Could you write out the source text in the data below word for word, leaving out the pictures?

# # #

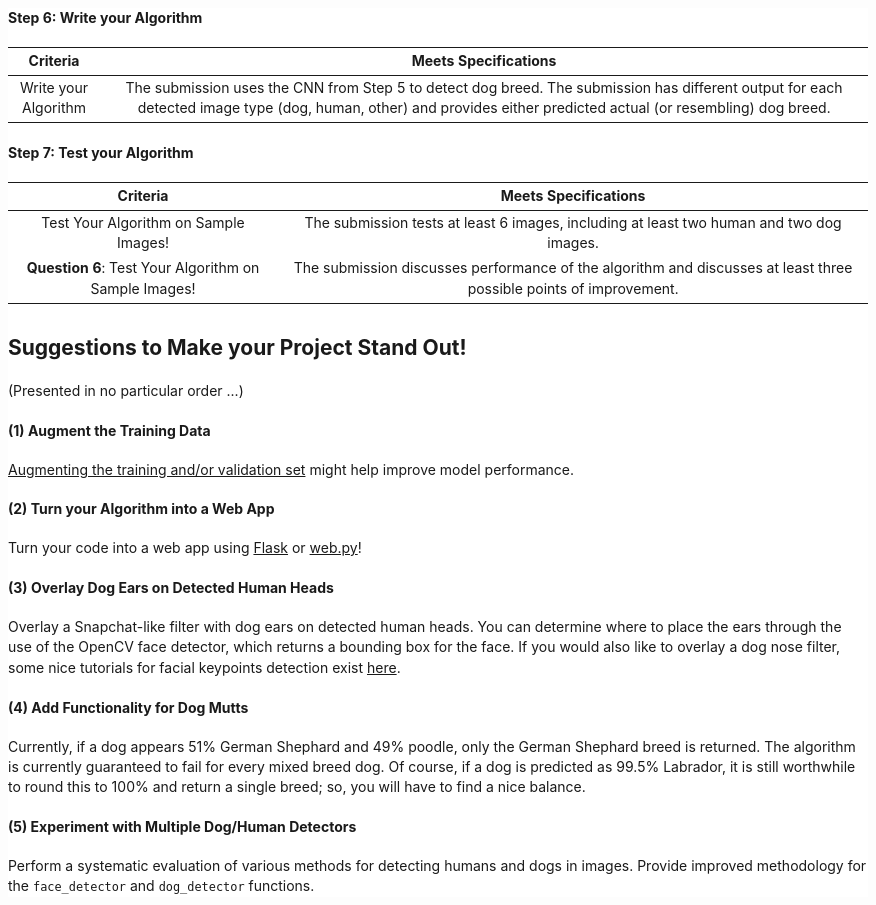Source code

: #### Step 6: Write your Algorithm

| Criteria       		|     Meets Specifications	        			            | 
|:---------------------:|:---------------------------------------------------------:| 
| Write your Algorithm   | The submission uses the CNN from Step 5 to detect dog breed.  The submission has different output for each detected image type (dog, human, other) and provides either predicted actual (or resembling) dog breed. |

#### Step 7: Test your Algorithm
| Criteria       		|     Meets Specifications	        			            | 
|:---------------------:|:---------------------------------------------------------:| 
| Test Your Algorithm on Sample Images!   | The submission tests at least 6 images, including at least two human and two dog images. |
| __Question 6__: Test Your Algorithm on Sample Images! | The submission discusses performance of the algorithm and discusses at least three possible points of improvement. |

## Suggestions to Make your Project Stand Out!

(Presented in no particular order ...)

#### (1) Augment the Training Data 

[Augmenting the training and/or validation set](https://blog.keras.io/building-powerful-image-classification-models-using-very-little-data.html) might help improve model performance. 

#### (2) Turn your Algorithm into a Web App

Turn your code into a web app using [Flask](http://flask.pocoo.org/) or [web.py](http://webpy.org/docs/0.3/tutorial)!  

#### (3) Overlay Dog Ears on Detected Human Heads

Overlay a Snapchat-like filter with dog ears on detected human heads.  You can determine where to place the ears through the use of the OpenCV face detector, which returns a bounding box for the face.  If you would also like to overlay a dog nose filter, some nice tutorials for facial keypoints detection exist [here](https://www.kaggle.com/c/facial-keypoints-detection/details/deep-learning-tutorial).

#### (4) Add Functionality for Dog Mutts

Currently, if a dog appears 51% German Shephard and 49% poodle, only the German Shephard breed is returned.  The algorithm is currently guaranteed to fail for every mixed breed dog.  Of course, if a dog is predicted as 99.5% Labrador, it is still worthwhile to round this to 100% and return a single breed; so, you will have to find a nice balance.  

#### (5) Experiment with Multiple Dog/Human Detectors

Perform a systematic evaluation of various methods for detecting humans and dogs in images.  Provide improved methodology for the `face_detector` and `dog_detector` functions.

# # #

TASK ANSWER:
Source code

: #### Step 6: Write your Algorithm

| Criteria       		|     Meets Specifications	        			            | 
|:---------------------:|:---------------------------------------------------------:| 
| Write your Algorithm   | The submission uses the CNN from Step 5 to detect dog breed.  The submission has different output for each detected image type (dog, human, other) and provides either predicted actual (or resembling) dog breed. |

#### Step 7: Test your Algorithm
| Criteria       		|     Meets Specifications	        			            | 
|:---------------------:|:---------------------------------------------------------:| 
| Test Your Algorithm on Sample Images!   | The submission tests at least 6 images, including at least two human and two dog images. |
| __Question 6__: Test Your Algorithm on Sample Images! | The submission discusses performance of the algorithm and discusses at least three possible points of improvement. |

## Suggestions to Make your Project Stand Out!

(Presented in no particular order ...)

#### (1) Augment the Training Data 

[Augmenting the training and/or validation set](https://blog.keras.io/building-powerful-image-classification-models-using-very-little-data.html) might help improve model performance. 

#### (2) Turn your Algorithm into a Web App

Turn your code into a web app using [Flask](http://flask.pocoo.org/) or [web.py](http://webpy.org/docs/0.3/tutorial)!  

#### (3) Overlay Dog Ears on Detected Human Heads

Overlay a Snapchat-like filter with dog ears on detected human heads.  You can determine where to place the ears through the use of the OpenCV face detector, which returns a bounding box for the face.  If you would also like to overlay a dog nose filter, some nice tutorials for facial keypoints detection exist [here](https://www.kaggle.com/c/facial-keypoints-detection/details/deep-learning-tutorial).

#### (4) Add Functionality for Dog Mutts

Currently, if a dog appears 51% German Shephard and 49% poodle, only the German Shephard breed is returned.  The algorithm is currently guaranteed to fail for every mixed breed dog.  Of course, if a dog is predicted as 99.5% Labrador, it is still worthwhile to round this to 100% and return a single breed; so, you will have to find a nice balance.  

#### (5) Experiment with Multiple Dog/Human Detectors

Perform a systematic evaluation of various methods for detecting humans and dogs in images.  Provide improved methodology for the `face_detector` and `dog_detector` functions.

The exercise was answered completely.